Es auspicioso que crezca constantemente el número de laicos que desean rezar la Liturgia de las Horas.
Este deseo revela una filial adhesión a las orientaciones de la Iglesia, ya que el rezo de las Horas es propuesto a todos los fieles, incluso a aquellos que legalmente no están obligados (LC 8).Pero este deseo quedaría reducido a un gesto de "buena voluntad" si no lo acompaña una correcta comprensión y vivencia espiritual de la identidad propia de la Oración de la Iglesia.
La Oración eclesial - la Liturgia de las Horas - no es "una oración más" entre tantas conocidas.
No se trata de usar unos formularios propuestos por la Iglesia, "a la par" de otros formularios propuestos por múltiples devocionarios.
La Oración de la Iglesia, la Oración litúrgica, la Oración pública y comunitaria de todo el Pueblo de Dios - la Liturgia de las Horas - tiene una identidad propia y exclusiva.
Descubrir esta identidad y "enamorarse" de ella es una meta impostergable para que mientras celebramos el Oficio, reconozcamos en Cristo nuestras propias voces y reconozcamos también su voz en nosotros (LC 8).
Para lograrlo, el punto de partida es distinguir la oración individual (Hay que entender individual, como particular, propia de cada uno) y la oración litúrgica.
La oración individual consiste en el trato íntimo con Dios.
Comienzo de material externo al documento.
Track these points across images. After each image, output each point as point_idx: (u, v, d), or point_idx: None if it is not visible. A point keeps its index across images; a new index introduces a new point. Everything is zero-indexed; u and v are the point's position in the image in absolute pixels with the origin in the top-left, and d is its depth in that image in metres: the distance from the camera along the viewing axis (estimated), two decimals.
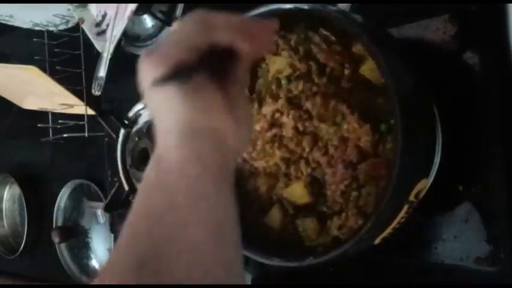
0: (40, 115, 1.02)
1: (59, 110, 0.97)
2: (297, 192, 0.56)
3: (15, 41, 1.11)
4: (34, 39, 1.01)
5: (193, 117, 0.37)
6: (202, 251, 0.34)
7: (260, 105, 0.58)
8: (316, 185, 0.55)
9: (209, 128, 0.37)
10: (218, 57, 0.38)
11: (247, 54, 0.38)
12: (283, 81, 0.56)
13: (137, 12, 0.84)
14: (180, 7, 0.84)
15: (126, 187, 0.88)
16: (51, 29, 1.00)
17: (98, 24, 0.90)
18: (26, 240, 1.07)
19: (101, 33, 0.89)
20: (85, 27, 0.91)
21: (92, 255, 1.02)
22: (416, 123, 0.48)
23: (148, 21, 0.89)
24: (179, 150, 0.37)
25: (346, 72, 0.54)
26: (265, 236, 0.57)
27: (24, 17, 0.97)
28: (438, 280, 0.58)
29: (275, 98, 0.56)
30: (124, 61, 0.90)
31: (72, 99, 0.93)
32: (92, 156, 0.99)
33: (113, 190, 0.89)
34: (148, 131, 0.82)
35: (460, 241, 0.56)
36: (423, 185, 0.51)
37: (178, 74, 0.36)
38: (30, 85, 0.94)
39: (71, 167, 1.05)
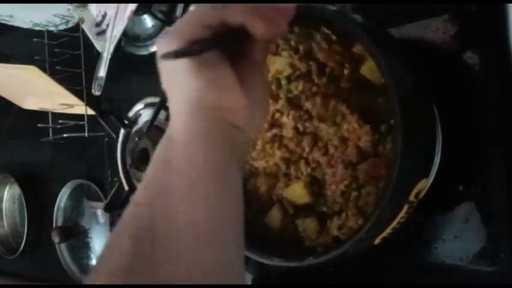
0: (40, 115, 1.02)
1: (59, 110, 0.97)
2: (297, 192, 0.56)
3: (15, 41, 1.11)
4: (34, 39, 1.01)
5: (202, 95, 0.37)
6: (202, 251, 0.34)
7: None
8: (316, 185, 0.55)
9: (219, 107, 0.37)
10: (232, 36, 0.37)
11: (261, 35, 0.37)
12: (283, 82, 0.56)
13: (137, 12, 0.84)
14: (180, 7, 0.84)
15: (126, 187, 0.88)
16: (51, 29, 1.00)
17: (98, 24, 0.90)
18: (26, 240, 1.07)
19: (101, 33, 0.89)
20: (85, 27, 0.91)
21: (92, 255, 1.02)
22: (416, 123, 0.48)
23: (148, 21, 0.89)
24: (187, 132, 0.37)
25: (346, 72, 0.54)
26: (265, 236, 0.57)
27: (24, 17, 0.97)
28: (438, 280, 0.58)
29: (275, 98, 0.56)
30: (124, 61, 0.90)
31: (72, 99, 0.93)
32: (92, 156, 0.99)
33: (113, 190, 0.89)
34: (148, 131, 0.82)
35: (460, 241, 0.56)
36: (423, 185, 0.51)
37: (190, 49, 0.36)
38: (30, 85, 0.94)
39: (71, 167, 1.05)
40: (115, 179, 0.92)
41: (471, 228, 0.55)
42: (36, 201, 1.10)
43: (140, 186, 0.37)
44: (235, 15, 0.37)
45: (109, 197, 0.88)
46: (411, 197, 0.50)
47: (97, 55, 0.89)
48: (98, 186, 0.97)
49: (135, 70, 0.91)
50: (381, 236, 0.51)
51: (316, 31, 0.56)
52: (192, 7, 0.38)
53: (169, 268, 0.33)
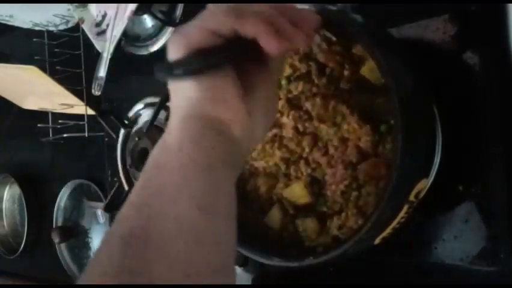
0: (40, 115, 1.02)
1: (59, 110, 0.97)
2: (297, 192, 0.56)
3: (15, 41, 1.11)
4: (34, 39, 1.01)
5: (197, 104, 0.36)
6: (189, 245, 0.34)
7: None
8: (316, 185, 0.55)
9: (213, 117, 0.37)
10: (244, 47, 0.35)
11: (274, 54, 0.35)
12: (283, 82, 0.56)
13: (137, 12, 0.84)
14: (180, 7, 0.84)
15: (126, 187, 0.88)
16: (51, 29, 1.00)
17: (98, 24, 0.90)
18: (26, 240, 1.07)
19: (101, 33, 0.89)
20: (85, 27, 0.91)
21: (92, 255, 1.02)
22: (416, 123, 0.48)
23: (148, 21, 0.89)
24: (178, 138, 0.36)
25: (346, 73, 0.54)
26: (265, 236, 0.57)
27: (24, 17, 0.97)
28: (438, 280, 0.58)
29: None
30: (124, 61, 0.90)
31: (72, 99, 0.93)
32: (92, 156, 0.99)
33: (113, 190, 0.89)
34: (148, 131, 0.82)
35: (460, 241, 0.56)
36: (423, 185, 0.51)
37: (196, 68, 0.35)
38: (30, 85, 0.94)
39: (71, 167, 1.05)
40: (115, 179, 0.92)
41: (471, 228, 0.55)
42: (36, 201, 1.10)
43: (135, 186, 0.37)
44: (248, 27, 0.35)
45: (109, 197, 0.88)
46: (411, 197, 0.50)
47: (97, 55, 0.89)
48: (98, 186, 0.97)
49: (135, 70, 0.91)
50: (381, 236, 0.51)
51: (316, 32, 0.56)
52: (208, 7, 0.36)
53: (161, 268, 0.32)
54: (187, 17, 0.84)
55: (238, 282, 0.70)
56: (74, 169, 1.03)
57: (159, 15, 0.85)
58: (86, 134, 0.93)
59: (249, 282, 0.70)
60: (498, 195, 0.53)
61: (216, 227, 0.35)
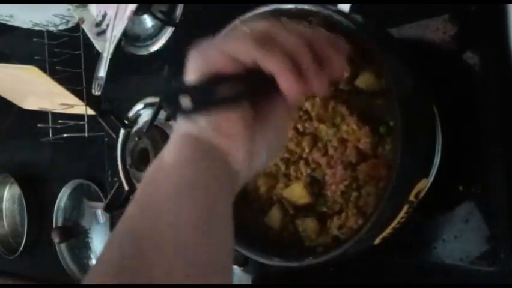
0: (40, 115, 1.02)
1: (59, 110, 0.97)
2: (297, 192, 0.56)
3: (15, 41, 1.11)
4: (34, 39, 1.01)
5: (205, 129, 0.36)
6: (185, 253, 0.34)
7: None
8: (316, 185, 0.55)
9: (217, 144, 0.36)
10: (261, 79, 0.33)
11: (292, 97, 0.33)
12: None
13: (137, 12, 0.84)
14: (180, 7, 0.84)
15: (126, 187, 0.88)
16: (51, 29, 1.00)
17: (98, 24, 0.90)
18: (26, 240, 1.07)
19: (101, 33, 0.89)
20: (85, 27, 0.91)
21: (92, 255, 1.02)
22: (416, 123, 0.48)
23: (148, 21, 0.89)
24: (175, 156, 0.36)
25: (346, 74, 0.54)
26: (265, 236, 0.57)
27: (24, 17, 0.97)
28: (438, 280, 0.58)
29: None
30: (124, 61, 0.90)
31: (72, 99, 0.93)
32: (92, 156, 0.99)
33: (113, 190, 0.89)
34: (148, 131, 0.82)
35: (460, 241, 0.56)
36: (423, 185, 0.51)
37: (208, 85, 0.34)
38: (30, 85, 0.95)
39: (71, 167, 1.05)
40: (115, 179, 0.92)
41: (471, 228, 0.55)
42: (36, 201, 1.10)
43: (136, 190, 0.37)
44: (269, 62, 0.33)
45: (109, 197, 0.88)
46: (411, 197, 0.50)
47: (97, 55, 0.89)
48: (98, 186, 0.97)
49: (135, 70, 0.91)
50: (381, 236, 0.51)
51: None
52: (235, 26, 0.33)
53: (161, 268, 0.32)
54: (187, 17, 0.84)
55: (238, 282, 0.70)
56: (74, 169, 1.03)
57: (159, 15, 0.85)
58: (86, 134, 0.93)
59: (249, 282, 0.70)
60: (498, 195, 0.53)
61: (215, 229, 0.35)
Trato de amistad con quien sabemos nos ama, expresa santa Teresa en el libro de su vida, cap. 8, 5, quien añade: estando a solas con quien sabemos nos ama.
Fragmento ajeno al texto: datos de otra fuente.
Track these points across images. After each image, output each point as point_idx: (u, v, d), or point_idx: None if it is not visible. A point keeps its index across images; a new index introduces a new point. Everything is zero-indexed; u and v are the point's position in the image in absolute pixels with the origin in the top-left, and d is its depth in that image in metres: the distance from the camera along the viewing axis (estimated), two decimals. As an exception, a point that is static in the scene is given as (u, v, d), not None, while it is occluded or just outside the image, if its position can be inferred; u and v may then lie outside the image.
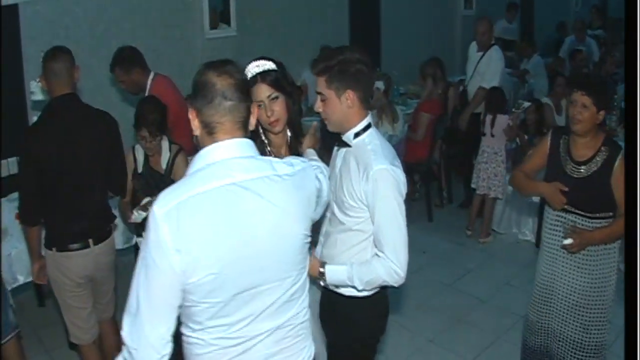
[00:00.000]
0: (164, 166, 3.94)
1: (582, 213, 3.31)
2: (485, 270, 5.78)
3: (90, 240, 3.61)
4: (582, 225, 3.31)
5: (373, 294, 2.73)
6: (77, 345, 3.88)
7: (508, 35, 10.14)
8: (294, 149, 2.92)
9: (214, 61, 2.02)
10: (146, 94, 4.61)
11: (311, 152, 2.79)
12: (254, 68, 2.71)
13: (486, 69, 6.69)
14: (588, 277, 3.37)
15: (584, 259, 3.36)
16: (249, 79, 2.65)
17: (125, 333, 1.90)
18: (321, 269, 2.67)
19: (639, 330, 2.09)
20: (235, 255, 1.90)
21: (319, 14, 8.40)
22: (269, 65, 2.74)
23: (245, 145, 2.01)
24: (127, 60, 4.58)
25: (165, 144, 3.94)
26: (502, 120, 6.10)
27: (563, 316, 3.48)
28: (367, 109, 2.69)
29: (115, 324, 4.07)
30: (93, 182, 3.58)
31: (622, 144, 3.40)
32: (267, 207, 1.94)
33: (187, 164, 3.74)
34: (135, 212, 3.76)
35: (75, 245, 3.57)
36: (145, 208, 3.71)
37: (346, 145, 2.70)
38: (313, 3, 8.32)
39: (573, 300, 3.42)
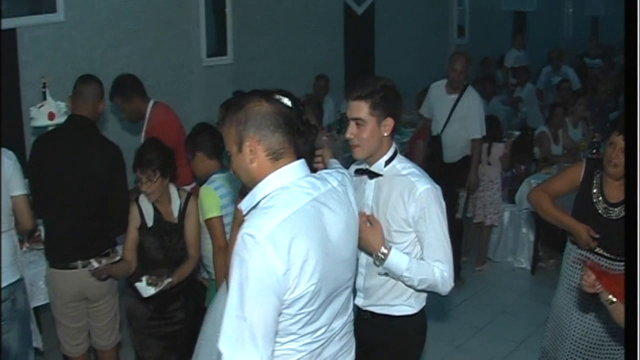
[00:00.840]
0: (176, 214, 3.67)
1: (608, 255, 3.25)
2: (481, 298, 5.78)
3: (79, 262, 3.60)
4: (606, 267, 3.19)
5: (418, 311, 2.86)
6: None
7: (522, 63, 10.17)
8: None
9: (262, 91, 2.11)
10: (145, 122, 4.64)
11: (334, 162, 2.86)
12: None
13: (467, 115, 5.67)
14: (608, 315, 3.30)
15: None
16: None
17: None
18: (384, 249, 2.61)
19: (639, 331, 2.10)
20: (327, 263, 2.04)
21: (314, 42, 8.48)
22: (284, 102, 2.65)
23: (305, 165, 2.15)
24: (127, 88, 4.59)
25: (173, 190, 3.71)
26: (498, 148, 6.14)
27: (573, 358, 3.41)
28: (394, 138, 2.76)
29: (117, 357, 4.02)
30: (87, 204, 3.56)
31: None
32: (336, 217, 2.13)
33: (197, 209, 3.66)
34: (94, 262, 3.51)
35: (63, 264, 3.61)
36: (109, 256, 3.59)
37: (376, 175, 2.73)
38: (308, 31, 8.40)
39: (588, 341, 3.34)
Aquí el sujeto de la oración es el individuo, la persona singular. Esta oración es tanto más auténtica cuanto más espontánea brote del corazón. Las fórmulas que ofrecen los devocionarios e incluso las que ha recogido la tradición, procedentes de tantos ilustres santos y autores espirituales, pueden ser útiles, en la medida en que "el corazón" se identifique con ellas, pero nunca son el elemento fundamental.
La oración litúrgica va por otro camino. Su finalidad no es el "coloquio propio" de los participantes con su Dios, sino el diálogo de la Iglesia con su Esposo; del pueblo de la Nueva Alianza con el Padre; de la comunidad santificada por la sangre de Cristo con su Salvador.
Aquí el sujeto de la oración es la comunidad orante que visibiliza a la Iglesia universal: "Cuando los fieles son convocados y se reúnen para la Liturgia de la Horas, uniendo sus corazones y sus voces visibilizan a la Iglesia, que celebra el misterio de Cristo" (OGLH 22).
Quién reza la Liturgia de las Horas (aunque lo haga en privado) lo hace en nombre de toda la Iglesia, uniéndose a cuantos dispersos por el mundo alaban, dan gracias y suplican al Señor, y contribuyen de modo misterioso y profundo al crecimiento del pueblo de Dios (OGLH 18).
El cambio de perspectiva es total: ya no rezamos "en nombre propio" sino como "miembros de la Iglesia", Esposa que habla al Esposo, asociando a este divino himno de alabanza a la comunidad entera de los hombres.
Durante siglos y más siglos los fieles han sido estimulados únicamente en la importancia de la oración personal, desconociendo la identidad propia y la finalidad específica de la oración litúrgica ("Distinguir" la oración personal y la oración litúrgica no es "oponerlas": Puesto que la vida de Cristo en su cuerpo místico perfecciona y eleva también la vida propia o personal de todo fiel, debe rechazarse cualquier oposición entre la oración de la Iglesia y la oración personal; e incluso, deben ser reforzadas e incrementadas sus mutuas relaciones (LC 8)).
Este post quiere ayudar a descubrir la identidad propia, "el alma" de la oración litúrgica, llamada hoy, Liturgia de la Horas. El lector ha de darse tiempo y tenerse paciencia. No es posible penetrar la naturaleza específica de la oración eclesial e incorporarse al verdadero espíritu de la Liturgia de las Horas ... "de la noche a la mañana".
El esfuerzo rendirá sus frutos. El orante experimentará que cuando es el Cuerpo del Hijo quien ora, no se separa de su Cabeza, y el mismo Salvador del Cuerpo, nuestro Señor Jesucristo, Hijo de Dios, es el que ora por nosotros, ora en nosotros y es invocado por nosotros. Ora por nosotros como sacerdote nuestro. Ora en nosotros por ser nuestra Cabeza. Es invocado por nosotros como Dios nuestro.
Reconozcamos pues, en él nuestras propias voces y reconozcamos también su voz en nosotros (San Agustín, Comentarios al salmo 85, 1).